*GOAL*. Print the lines of the listing below from the line containing "pose: elev=210.0 azim=294.2" through the end of the listing, inclusive, reproducing each one without any change.

*Dataset items*.
— Start —
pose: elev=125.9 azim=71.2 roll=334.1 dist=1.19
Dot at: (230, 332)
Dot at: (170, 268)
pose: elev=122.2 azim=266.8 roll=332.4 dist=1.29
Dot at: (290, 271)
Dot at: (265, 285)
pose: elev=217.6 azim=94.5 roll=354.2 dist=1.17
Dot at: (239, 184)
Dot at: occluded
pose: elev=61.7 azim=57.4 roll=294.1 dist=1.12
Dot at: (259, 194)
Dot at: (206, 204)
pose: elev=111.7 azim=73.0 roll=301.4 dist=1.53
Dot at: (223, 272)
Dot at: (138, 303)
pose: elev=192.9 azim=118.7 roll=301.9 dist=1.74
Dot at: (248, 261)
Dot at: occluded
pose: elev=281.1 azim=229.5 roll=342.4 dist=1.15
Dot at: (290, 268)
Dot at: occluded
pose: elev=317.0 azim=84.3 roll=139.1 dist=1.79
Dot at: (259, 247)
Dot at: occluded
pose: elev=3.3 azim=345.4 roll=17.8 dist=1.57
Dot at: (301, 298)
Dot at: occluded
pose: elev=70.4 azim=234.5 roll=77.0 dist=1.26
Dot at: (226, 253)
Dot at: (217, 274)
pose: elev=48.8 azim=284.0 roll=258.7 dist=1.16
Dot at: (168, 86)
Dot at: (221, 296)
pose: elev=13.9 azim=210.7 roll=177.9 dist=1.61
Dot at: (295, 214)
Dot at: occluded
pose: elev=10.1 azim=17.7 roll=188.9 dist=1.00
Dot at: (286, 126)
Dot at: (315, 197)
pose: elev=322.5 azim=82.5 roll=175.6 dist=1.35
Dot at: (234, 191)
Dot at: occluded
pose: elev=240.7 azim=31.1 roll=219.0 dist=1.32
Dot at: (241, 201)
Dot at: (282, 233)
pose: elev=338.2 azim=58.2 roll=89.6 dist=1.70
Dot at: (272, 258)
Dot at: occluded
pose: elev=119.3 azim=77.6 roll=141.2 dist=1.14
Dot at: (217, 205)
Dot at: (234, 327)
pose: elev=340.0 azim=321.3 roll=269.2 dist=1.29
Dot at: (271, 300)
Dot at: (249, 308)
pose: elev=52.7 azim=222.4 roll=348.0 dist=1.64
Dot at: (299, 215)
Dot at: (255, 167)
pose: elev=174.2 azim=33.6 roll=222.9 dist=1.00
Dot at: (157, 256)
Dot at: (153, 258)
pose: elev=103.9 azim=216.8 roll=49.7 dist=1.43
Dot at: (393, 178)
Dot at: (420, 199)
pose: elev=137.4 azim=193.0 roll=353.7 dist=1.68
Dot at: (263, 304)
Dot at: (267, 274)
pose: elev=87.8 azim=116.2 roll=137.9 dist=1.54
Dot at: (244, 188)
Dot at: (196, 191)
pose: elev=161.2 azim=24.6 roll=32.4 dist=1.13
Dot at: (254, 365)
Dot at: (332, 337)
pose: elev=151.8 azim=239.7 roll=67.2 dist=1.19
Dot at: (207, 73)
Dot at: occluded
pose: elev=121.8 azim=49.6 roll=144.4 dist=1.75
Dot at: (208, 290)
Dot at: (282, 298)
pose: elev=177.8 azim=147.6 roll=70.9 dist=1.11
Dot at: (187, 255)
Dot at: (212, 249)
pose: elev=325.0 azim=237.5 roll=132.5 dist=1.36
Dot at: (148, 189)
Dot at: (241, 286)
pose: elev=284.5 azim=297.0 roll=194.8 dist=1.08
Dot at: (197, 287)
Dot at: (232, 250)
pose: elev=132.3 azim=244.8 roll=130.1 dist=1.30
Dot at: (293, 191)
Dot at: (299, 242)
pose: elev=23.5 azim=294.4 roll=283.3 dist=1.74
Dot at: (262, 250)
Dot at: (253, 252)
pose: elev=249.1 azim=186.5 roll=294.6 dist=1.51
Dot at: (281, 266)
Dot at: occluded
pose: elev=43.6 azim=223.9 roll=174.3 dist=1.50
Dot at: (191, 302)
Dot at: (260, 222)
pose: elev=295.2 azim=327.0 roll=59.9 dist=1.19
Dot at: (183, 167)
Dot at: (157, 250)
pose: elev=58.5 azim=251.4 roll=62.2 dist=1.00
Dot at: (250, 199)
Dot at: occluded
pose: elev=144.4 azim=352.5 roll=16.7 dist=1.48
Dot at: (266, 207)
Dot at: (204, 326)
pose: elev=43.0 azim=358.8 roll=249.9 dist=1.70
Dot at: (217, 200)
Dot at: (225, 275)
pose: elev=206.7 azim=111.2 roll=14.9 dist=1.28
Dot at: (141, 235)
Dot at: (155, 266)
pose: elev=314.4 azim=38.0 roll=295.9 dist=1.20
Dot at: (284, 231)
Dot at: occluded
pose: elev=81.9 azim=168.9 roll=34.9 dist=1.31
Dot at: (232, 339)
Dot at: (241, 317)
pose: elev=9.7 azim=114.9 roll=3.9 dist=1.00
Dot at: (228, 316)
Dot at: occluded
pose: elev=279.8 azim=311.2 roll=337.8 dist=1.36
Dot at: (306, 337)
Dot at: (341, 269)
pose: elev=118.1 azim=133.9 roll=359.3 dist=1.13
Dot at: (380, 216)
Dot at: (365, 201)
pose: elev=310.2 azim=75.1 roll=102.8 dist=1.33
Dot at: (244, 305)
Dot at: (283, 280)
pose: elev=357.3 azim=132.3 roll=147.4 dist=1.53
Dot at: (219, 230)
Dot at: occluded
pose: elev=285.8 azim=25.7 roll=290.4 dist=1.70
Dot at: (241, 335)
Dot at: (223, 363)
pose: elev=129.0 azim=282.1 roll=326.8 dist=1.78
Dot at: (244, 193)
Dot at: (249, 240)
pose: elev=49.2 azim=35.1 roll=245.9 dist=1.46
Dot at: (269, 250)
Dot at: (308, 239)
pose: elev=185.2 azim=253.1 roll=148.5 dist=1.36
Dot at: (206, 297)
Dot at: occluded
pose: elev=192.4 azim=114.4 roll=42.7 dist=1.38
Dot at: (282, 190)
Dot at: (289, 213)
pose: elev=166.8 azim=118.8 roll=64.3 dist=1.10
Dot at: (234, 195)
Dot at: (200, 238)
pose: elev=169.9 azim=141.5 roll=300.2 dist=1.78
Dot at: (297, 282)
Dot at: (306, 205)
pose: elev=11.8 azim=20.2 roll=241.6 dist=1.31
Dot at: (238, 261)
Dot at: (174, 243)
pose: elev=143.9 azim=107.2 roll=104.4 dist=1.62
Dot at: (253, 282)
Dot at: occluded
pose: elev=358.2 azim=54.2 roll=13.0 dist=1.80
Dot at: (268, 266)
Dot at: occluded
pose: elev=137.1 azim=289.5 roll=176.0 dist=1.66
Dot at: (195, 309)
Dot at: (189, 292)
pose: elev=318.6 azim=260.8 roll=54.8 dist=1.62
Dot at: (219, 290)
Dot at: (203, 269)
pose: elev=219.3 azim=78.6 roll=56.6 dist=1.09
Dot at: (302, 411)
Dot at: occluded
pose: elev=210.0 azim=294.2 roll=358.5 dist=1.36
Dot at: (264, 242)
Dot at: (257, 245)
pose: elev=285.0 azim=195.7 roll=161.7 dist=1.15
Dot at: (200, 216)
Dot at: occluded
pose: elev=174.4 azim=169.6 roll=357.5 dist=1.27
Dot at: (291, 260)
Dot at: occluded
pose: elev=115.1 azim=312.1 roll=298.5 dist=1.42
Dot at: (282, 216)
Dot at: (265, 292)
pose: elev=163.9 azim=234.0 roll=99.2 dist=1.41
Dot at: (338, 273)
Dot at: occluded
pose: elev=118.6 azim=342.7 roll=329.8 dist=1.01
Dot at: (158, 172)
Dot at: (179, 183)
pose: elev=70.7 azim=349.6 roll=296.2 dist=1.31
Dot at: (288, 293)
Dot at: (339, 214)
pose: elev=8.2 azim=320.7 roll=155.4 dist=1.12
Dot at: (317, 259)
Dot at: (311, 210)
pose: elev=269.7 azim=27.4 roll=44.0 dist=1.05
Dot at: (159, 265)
— End —
*SOLVED PROBLEM*.
pose: elev=210.0 azim=294.2 roll=358.5 dist=1.36
Dot at: (264, 242)
Dot at: (257, 245)
pose: elev=285.0 azim=195.7 roll=161.7 dist=1.15
Dot at: (200, 216)
Dot at: occluded
pose: elev=174.4 azim=169.6 roll=357.5 dist=1.27
Dot at: (291, 260)
Dot at: occluded
pose: elev=115.1 azim=312.1 roll=298.5 dist=1.42
Dot at: (282, 216)
Dot at: (265, 292)
pose: elev=163.9 azim=234.0 roll=99.2 dist=1.41
Dot at: (338, 273)
Dot at: occluded
pose: elev=118.6 azim=342.7 roll=329.8 dist=1.01
Dot at: (158, 172)
Dot at: (179, 183)
pose: elev=70.7 azim=349.6 roll=296.2 dist=1.31
Dot at: (288, 293)
Dot at: (339, 214)
pose: elev=8.2 azim=320.7 roll=155.4 dist=1.12
Dot at: (317, 259)
Dot at: (311, 210)
pose: elev=269.7 azim=27.4 roll=44.0 dist=1.05
Dot at: (159, 265)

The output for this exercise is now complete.